Chez Disney, jusqu’à présent, le seul visage entièrement numérique était lui celui du clone obscur d’un personnage lumineux, et couvert de rides : Jeff Bridges, dans Tron Legacy, affrontait en effet son double numérique, rajeuni mais légèrement raté, légèrement contre-nature. Hors Disney, après le coup d’envoi de L’Étrange histoire de Benjamin Button en 2008, la création prométhéenne d’acteurs synthétiques s’est cantonnée à quelques timides rajeunissements (Michael Douglas dans Ant-Man, par exemple), une œuvre confite de crainte et de déférence religieuse – Fast & Furious 7, confronté au sacrilège d’avoir dû suppléer à la mort de Paul Walker avec des images de synthèse – et une pub hideuse pour Dior signée Jean-Jacques Annaud, où Marilyn Monroe faisait peine à voir.
Assez logiquement, c’est un personnage du côté obscur, joué par Peter Cushing, qui se fait dans Rogue One le porte-parole des acteurs ressuscités et déclare, lors de l’essai de sa nouvelle arme toute-puissante : “We want to make a statement, not a manifesto !” (“Nous voulons juste nous faire connaître, pas publier un manifeste!”).
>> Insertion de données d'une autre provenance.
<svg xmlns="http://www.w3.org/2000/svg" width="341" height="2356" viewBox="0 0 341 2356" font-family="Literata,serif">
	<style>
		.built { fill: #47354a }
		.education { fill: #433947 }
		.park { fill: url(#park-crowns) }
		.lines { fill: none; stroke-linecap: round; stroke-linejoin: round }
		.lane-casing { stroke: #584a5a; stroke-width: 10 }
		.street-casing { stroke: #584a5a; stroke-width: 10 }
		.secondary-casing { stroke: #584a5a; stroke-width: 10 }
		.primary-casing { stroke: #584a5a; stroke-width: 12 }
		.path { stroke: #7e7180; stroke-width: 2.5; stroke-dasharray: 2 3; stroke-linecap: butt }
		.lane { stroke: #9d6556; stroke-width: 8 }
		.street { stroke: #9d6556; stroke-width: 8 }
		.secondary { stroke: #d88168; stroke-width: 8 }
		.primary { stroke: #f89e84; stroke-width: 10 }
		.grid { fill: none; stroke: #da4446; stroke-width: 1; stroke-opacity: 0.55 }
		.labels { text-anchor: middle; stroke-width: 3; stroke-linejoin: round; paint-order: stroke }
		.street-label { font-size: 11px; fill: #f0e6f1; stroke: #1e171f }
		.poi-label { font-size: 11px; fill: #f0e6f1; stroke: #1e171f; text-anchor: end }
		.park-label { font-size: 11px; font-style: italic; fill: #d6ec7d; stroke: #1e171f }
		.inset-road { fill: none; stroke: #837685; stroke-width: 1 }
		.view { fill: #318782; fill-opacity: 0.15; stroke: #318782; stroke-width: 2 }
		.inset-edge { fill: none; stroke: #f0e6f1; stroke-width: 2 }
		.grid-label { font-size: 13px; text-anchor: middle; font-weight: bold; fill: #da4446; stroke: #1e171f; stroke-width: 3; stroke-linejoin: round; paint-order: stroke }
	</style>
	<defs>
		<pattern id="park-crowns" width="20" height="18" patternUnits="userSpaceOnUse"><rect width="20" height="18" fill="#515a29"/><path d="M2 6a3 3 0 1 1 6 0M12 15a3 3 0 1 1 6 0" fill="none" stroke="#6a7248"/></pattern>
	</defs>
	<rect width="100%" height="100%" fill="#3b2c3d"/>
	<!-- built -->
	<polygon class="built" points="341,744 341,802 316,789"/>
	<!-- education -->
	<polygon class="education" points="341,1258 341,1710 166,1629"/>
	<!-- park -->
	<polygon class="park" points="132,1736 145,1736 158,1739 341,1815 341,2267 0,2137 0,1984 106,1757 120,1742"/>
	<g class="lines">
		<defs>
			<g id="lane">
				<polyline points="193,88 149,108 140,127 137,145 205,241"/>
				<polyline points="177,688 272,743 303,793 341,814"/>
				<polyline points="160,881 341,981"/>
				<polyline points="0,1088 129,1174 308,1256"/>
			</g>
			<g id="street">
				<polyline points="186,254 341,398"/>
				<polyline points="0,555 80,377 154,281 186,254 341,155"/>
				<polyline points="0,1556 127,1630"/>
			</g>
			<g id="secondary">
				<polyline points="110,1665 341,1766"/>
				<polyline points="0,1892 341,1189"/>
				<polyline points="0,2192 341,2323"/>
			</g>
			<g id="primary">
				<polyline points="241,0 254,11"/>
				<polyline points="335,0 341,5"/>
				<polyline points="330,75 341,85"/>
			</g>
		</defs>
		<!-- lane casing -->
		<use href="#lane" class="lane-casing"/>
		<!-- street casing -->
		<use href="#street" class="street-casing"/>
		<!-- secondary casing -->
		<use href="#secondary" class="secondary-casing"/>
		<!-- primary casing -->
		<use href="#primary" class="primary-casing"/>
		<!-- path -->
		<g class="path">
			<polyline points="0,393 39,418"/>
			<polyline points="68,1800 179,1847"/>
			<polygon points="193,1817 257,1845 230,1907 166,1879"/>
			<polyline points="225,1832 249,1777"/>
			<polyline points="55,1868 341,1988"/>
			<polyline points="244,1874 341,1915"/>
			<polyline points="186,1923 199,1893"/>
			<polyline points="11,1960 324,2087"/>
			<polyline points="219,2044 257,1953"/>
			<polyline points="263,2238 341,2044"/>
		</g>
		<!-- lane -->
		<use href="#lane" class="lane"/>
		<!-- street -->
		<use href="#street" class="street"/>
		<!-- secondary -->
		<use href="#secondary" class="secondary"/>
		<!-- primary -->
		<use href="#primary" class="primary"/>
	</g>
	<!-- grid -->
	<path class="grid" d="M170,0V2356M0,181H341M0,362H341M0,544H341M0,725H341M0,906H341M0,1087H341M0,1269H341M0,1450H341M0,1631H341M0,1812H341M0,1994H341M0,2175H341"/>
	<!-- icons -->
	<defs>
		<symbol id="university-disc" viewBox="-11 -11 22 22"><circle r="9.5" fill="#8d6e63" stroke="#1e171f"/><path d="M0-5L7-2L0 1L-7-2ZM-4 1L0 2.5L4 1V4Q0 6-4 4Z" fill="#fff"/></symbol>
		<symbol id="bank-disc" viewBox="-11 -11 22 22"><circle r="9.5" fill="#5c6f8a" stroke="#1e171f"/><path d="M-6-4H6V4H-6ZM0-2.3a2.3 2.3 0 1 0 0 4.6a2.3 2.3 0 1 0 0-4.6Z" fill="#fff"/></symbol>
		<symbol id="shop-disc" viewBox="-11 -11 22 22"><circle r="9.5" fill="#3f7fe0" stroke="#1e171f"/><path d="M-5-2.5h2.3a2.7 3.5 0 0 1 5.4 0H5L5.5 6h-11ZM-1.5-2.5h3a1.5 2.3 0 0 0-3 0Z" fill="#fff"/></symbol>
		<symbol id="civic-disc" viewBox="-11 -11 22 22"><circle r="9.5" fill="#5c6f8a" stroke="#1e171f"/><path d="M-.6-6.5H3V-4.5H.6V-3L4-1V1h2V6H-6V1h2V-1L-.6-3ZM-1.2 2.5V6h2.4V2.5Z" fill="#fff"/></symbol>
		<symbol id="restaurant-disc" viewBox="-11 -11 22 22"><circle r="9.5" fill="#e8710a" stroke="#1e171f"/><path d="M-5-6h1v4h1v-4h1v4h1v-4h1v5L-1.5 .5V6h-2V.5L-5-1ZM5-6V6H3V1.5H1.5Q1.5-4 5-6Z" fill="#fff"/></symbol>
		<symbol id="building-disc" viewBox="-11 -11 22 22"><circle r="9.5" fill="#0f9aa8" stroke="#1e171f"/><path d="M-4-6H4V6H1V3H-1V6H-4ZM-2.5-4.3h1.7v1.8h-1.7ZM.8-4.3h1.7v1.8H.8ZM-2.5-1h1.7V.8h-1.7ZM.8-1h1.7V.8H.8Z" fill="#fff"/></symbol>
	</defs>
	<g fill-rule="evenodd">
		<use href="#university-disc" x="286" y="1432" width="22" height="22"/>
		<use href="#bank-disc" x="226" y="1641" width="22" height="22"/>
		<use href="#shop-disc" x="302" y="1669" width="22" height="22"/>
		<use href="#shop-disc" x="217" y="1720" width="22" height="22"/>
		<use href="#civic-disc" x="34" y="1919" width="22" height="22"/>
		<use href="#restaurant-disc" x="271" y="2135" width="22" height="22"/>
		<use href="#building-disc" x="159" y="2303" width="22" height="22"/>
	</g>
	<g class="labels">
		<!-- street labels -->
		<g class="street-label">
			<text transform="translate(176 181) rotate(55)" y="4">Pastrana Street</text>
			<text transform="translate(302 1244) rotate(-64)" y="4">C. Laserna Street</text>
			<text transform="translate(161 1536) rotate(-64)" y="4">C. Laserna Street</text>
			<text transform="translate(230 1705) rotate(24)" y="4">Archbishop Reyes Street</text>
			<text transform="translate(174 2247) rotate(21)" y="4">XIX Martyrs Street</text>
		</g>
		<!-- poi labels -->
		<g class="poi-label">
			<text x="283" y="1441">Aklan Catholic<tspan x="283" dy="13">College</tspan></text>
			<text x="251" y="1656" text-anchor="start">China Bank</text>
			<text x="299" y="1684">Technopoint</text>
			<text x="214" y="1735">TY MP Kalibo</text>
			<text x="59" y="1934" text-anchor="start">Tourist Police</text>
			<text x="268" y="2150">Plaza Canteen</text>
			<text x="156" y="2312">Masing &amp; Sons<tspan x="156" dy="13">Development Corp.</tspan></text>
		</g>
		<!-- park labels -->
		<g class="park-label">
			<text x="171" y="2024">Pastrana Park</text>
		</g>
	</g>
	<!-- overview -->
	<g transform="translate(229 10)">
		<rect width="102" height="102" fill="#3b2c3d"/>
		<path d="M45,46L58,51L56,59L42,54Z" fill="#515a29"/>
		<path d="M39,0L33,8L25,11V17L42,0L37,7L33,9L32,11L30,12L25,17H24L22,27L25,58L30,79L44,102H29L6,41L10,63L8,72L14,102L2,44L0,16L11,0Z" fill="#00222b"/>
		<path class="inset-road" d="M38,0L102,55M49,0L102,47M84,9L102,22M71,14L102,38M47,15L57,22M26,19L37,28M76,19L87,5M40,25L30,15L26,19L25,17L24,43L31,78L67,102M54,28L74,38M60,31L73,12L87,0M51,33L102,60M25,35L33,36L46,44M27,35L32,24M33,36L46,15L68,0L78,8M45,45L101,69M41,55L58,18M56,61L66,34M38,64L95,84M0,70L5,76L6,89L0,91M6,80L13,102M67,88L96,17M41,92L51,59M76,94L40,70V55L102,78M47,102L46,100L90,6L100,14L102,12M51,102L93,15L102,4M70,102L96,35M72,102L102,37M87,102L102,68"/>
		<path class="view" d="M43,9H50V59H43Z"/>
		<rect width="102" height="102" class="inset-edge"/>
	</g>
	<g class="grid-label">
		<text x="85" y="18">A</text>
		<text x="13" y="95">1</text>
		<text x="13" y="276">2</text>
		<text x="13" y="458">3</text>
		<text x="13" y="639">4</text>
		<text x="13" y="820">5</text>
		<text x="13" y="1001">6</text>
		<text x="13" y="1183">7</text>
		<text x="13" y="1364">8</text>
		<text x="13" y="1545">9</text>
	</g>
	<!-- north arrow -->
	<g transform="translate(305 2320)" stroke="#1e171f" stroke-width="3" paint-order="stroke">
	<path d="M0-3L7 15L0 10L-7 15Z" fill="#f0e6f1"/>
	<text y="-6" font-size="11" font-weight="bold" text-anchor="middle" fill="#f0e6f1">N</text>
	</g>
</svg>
Qui ça, nous ? Les doublures numériques, sans doute, à travers lesquelles Disney affirme pouvoir se passer des acteurs vivants, et formule par là un réel manifeste, esthétique celui-ci, lorsque – coup de théâtre esthétique à défaut d’être narratif – le visage numérique devient celui d’un personnage positif (encore un coup du néo-manichéisme).
Un cinquième épisode d’Indiana Jones a été annoncé pour 2019 : personne ne sait ce qu’y fera Harrison Ford, d’ores et déjà au casting, qui aura attrapé 76 ans. On n’y verra probablement que son avatar numérique. En poussant l’exercice de prospective plus loin, on peut facilement supposer qu’Alden Ehrenreich, casté pour jouer Harrison Ford jeune dans un Star Wars sur la jeunesse de Han Solo prévu pour 2018, se contentera de jouer dans le premier épisode d’une saga qui sera ensuite portée par la doublure numérique qu’aura introduit Indiana Jones 5 en 2019.
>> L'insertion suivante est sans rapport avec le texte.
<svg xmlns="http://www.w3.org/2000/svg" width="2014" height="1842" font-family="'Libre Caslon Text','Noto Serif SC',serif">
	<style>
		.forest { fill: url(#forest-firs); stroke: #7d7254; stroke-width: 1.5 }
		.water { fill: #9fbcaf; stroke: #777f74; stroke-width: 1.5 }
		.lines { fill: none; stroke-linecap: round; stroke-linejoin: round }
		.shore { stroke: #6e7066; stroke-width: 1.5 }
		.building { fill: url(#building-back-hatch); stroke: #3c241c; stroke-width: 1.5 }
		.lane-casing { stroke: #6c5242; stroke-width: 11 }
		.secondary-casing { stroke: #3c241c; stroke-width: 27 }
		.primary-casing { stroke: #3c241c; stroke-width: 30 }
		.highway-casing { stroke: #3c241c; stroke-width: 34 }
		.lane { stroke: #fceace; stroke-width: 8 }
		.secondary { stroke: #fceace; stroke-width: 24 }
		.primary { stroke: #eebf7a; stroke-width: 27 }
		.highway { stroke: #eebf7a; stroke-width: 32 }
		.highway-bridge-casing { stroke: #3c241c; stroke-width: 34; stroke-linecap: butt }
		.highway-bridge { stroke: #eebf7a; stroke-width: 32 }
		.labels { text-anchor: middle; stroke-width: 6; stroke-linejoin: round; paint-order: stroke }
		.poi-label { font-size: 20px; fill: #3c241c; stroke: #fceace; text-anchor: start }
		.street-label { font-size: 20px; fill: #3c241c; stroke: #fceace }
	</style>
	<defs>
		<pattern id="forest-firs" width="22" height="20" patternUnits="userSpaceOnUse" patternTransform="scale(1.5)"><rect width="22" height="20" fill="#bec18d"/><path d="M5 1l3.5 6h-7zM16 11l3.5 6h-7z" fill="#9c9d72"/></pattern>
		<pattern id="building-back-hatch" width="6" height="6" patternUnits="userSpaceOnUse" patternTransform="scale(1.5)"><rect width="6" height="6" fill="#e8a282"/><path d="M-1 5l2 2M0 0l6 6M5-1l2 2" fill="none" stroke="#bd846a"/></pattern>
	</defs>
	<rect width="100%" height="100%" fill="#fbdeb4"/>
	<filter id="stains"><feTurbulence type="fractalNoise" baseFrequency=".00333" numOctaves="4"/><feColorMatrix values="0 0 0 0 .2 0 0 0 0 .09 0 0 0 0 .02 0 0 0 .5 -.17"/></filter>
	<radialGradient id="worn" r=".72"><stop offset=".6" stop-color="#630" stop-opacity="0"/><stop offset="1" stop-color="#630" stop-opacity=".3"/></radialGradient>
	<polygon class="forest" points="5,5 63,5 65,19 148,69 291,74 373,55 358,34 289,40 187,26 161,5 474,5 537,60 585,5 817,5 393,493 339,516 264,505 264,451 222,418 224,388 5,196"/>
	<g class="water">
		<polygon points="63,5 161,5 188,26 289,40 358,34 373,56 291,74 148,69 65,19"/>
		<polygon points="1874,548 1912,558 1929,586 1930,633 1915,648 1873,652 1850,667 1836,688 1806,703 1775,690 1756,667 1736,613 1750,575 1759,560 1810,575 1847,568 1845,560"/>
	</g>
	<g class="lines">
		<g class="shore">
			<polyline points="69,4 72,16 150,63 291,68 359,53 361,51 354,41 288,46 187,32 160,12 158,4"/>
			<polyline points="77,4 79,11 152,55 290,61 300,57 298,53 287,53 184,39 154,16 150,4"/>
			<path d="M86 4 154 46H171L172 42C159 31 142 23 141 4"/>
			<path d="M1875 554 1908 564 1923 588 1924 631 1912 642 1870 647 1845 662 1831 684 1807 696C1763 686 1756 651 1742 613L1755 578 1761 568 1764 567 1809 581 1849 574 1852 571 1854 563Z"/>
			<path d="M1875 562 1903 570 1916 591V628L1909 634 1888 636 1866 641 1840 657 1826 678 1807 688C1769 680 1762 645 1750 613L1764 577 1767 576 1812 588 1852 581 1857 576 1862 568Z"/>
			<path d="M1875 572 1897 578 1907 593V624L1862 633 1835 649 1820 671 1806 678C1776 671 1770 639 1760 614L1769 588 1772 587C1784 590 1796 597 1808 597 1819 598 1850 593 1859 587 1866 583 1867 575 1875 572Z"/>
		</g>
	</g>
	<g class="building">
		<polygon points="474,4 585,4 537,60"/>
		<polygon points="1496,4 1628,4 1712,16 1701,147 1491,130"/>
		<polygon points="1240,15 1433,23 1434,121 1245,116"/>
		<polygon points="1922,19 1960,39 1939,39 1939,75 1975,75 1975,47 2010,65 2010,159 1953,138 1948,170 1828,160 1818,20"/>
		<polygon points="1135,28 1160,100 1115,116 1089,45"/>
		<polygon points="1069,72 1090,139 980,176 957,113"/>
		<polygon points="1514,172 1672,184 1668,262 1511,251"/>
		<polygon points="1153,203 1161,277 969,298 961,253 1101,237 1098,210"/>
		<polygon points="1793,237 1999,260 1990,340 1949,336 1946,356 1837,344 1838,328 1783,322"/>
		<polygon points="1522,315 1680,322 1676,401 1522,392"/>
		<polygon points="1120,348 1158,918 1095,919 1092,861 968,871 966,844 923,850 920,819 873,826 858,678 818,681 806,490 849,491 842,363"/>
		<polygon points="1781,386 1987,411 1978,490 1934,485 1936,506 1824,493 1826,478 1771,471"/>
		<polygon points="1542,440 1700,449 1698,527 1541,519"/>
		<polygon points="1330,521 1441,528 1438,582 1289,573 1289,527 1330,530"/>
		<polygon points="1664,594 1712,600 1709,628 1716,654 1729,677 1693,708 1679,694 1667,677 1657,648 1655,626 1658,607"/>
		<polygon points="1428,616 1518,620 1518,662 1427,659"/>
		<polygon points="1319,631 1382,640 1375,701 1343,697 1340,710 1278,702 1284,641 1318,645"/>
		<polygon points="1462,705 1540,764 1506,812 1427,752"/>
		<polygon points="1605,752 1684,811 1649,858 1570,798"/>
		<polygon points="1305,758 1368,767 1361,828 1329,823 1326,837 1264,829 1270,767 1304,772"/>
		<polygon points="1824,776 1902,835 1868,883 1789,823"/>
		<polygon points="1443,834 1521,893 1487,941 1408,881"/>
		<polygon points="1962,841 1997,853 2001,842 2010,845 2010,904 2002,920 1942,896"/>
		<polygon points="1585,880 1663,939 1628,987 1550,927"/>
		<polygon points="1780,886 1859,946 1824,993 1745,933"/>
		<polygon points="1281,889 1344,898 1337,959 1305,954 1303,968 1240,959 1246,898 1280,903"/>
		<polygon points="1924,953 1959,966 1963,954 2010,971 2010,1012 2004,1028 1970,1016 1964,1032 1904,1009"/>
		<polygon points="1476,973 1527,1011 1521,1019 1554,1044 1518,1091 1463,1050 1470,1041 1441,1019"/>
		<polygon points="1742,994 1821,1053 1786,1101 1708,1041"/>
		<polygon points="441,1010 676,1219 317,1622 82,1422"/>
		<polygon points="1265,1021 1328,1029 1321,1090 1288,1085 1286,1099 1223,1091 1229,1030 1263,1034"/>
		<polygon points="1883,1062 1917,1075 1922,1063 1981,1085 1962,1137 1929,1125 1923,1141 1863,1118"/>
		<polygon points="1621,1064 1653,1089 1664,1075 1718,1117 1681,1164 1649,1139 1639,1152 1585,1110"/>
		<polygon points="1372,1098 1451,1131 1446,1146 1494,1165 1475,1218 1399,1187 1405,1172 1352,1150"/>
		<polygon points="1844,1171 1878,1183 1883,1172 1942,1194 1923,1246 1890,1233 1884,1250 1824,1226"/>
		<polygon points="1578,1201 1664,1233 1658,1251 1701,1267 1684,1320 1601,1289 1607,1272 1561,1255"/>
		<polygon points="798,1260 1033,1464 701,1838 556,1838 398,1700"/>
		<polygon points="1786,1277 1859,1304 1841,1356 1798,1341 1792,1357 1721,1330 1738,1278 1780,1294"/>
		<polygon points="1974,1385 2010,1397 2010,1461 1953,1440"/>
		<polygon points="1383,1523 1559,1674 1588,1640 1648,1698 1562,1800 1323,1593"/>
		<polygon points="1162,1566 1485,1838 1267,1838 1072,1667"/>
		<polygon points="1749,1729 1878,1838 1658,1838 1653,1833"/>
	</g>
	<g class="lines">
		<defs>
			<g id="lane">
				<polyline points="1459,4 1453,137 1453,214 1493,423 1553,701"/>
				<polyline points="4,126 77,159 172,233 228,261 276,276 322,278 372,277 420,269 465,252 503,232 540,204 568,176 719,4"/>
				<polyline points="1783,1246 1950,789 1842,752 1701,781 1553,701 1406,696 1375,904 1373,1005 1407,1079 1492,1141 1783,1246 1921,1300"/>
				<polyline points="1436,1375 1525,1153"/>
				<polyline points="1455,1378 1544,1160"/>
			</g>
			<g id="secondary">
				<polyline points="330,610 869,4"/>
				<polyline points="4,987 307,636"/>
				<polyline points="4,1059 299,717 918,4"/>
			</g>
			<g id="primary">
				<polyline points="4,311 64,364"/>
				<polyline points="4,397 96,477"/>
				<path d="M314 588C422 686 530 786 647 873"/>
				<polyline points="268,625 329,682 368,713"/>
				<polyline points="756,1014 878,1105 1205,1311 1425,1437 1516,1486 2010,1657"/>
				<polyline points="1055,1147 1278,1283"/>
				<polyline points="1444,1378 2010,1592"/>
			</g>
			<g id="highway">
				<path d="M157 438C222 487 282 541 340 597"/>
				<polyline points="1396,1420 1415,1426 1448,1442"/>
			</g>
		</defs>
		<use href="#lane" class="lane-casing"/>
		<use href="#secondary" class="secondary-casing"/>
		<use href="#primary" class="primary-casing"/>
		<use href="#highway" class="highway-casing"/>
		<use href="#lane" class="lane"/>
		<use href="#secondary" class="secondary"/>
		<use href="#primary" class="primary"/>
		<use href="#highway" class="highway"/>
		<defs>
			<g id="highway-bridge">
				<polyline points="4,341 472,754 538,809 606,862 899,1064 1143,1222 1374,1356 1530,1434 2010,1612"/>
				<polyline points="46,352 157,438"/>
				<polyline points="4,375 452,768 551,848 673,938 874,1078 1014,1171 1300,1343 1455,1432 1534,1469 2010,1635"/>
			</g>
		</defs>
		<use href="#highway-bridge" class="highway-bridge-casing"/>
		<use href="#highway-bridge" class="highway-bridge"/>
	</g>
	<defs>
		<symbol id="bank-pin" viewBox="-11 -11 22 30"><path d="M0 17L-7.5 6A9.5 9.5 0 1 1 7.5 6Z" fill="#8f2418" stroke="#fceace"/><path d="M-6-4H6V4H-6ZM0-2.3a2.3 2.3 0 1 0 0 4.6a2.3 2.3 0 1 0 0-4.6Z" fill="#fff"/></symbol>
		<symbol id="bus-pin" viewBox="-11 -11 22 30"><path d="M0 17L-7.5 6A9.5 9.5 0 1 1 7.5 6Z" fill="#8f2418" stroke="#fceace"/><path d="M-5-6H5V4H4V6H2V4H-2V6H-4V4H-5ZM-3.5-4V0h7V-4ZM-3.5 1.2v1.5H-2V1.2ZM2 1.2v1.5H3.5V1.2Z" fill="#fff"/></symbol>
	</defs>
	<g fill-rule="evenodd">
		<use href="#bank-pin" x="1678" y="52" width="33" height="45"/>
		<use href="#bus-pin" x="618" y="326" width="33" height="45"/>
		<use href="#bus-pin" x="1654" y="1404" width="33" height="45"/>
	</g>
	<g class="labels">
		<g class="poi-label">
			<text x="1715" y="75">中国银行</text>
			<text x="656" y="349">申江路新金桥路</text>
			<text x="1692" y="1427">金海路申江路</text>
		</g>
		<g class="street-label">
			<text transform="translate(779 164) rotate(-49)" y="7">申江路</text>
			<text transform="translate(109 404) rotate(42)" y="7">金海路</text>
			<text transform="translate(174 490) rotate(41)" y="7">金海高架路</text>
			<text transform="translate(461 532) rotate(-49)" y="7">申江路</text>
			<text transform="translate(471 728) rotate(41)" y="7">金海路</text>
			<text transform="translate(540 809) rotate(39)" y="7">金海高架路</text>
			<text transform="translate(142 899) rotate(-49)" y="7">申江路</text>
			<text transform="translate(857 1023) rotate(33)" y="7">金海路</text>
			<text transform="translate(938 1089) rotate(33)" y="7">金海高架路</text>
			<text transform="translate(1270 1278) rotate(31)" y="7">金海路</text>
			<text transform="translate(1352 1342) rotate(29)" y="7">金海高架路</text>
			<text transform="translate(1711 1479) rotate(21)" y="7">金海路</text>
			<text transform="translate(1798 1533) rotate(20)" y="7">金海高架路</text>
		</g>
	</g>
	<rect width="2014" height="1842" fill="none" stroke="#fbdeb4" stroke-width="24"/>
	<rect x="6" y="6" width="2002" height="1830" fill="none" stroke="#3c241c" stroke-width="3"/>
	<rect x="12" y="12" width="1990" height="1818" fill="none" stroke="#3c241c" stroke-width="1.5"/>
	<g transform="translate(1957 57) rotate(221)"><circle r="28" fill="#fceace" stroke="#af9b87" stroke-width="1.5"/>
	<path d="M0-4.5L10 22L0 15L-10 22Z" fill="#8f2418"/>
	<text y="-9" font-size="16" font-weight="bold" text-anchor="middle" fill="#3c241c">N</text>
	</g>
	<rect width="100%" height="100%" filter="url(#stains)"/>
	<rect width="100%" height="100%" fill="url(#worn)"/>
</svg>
Toute la question est de refabriquer des stars à partir des avatars numériques : une fois le public aussi attaché à la doublure de la Princesse Leïa qu’à Carrie Fisher, les réticences éthiques à la Ari Folman tomberont comme des peaux mortes. C’est peut-être comme ça qu’il faut comprendre la mort d’absolument tous les personnages réels de Rogue One, et l’espoir apporté par la Leïa numérique : plus besoin de nous méfier. Le Docteur Frankenstein est dans notre camp.